RECORD EXCERPTS Start Marker

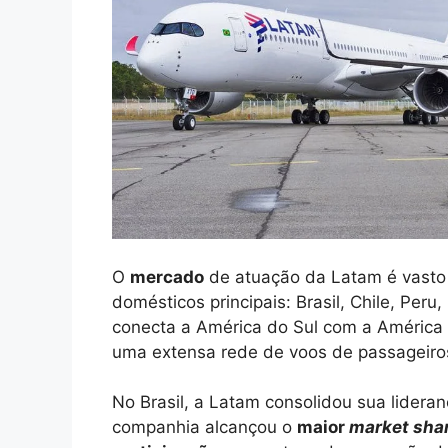
O
mercado
de atuação da Latam é vasto 
domésticos principais: Brasil, Chile, Per
conecta a América do Sul com a América 
uma extensa rede de voos de passageiros
No Brasil, a Latam consolidou sua lidera
companhia alcançou o
maior
market sha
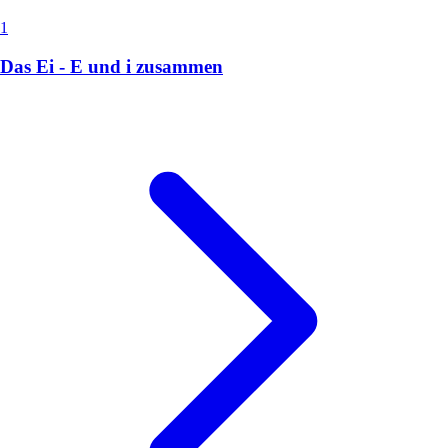
1
Das Ei - E und i zusammen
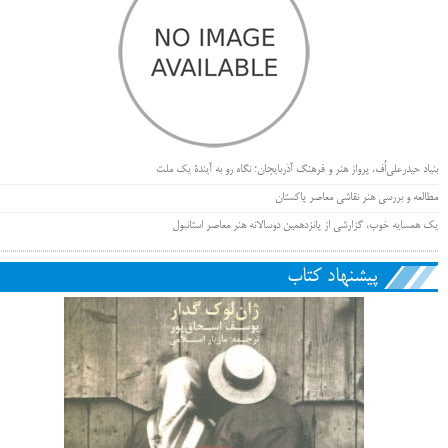
بنیاد حیدرعلی‌اُف، پرواز هنر و فرهنگ آذربایجان؛ نگاه رو به آیندۀ یک ملت
مطالعه و بررسی هنر نقاشی معاصر پاکستان
یک همسایه خوب، گزارشی از پانزدهمین دوسالانه هنر معاصر استانبول
پیشنهاد کتاب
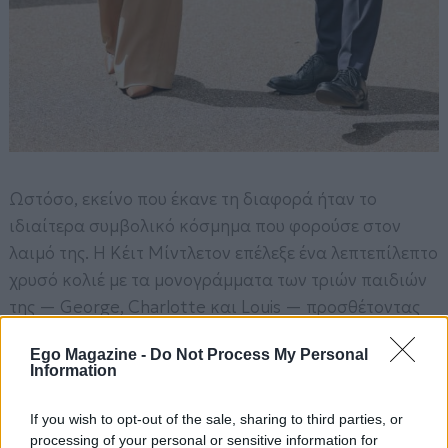
Ωστόσο, εκείνο που έκανε τη διαφορά ήταν το
ιδιαίτερα συμβολικό κόσμημα που φορούσε στον
λαιμό της. Η Κέιτ Μίντλετον επέλεξε ένα λεπτεπίλεπτο
χρυσό κολιέ με τα μονογράμματα των τριών παιδιών
της — George, Charlotte και Louis — προσθέτοντας
μια τρυφερή και βαθιά προσωπική πινελιά στην
Ego Magazine -
Do Not Process My Personal
εμφάνισή της. Ένα μικρό αλλά ουσιαστικό detail που
Information
δεν πέρασε απαρατήρητο και απέδειξε πως η αληθινή
κομψότητα κρύβεται συχνά στις πιο συναισθηματικές
If you wish to opt-out of the sale, sharing to third parties, or
λεπτομέρειες.
processing of your personal or sensitive information for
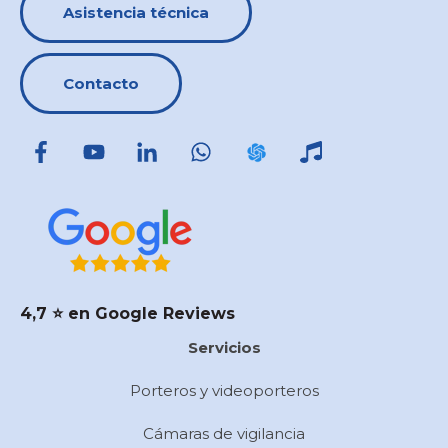
Asistencia técnica
Contacto
4,7 ⭐️ en Google Reviews
Servicios
Porteros y videoporteros
Cámaras de vigilancia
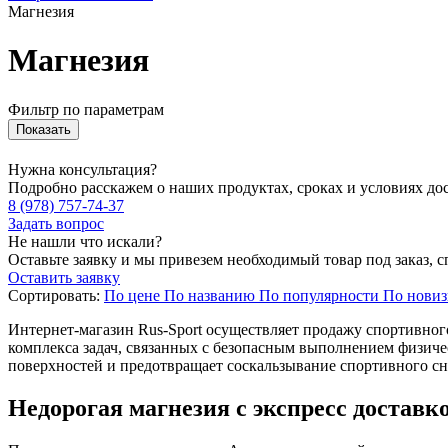
Магнезия
Магнезия
Фильтр по параметрам
Нужна консультация?
Подробно расскажем о наших продуктах, сроках и условиях до
8 (978) 757-74-37
Задать вопрос
Не нашли что искали?
Оставьте заявку и мы привезем необходимый товар под заказ, с
Оставить заявку
Сортировать:
По цене
По названию
По популярности
По новиз
Интернет-магазин Rus-Sport осуществляет продажу спортивног
комплекса задач, связанных с безопасным выполнением физич
поверхностей и предотвращает соскальзывание спортивного с
Недорогая магнезия с экспресс доставко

RECORD EXCERPTS End Marker

_EXERCISE PROMPT:_ From the records, copy out each line that includes the string "Brasil".

_SOLUTION FOR THIS TASK:_
domésticos principais: Brasil, Chile, Per
No Brasil, a Latam consolidou sua lidera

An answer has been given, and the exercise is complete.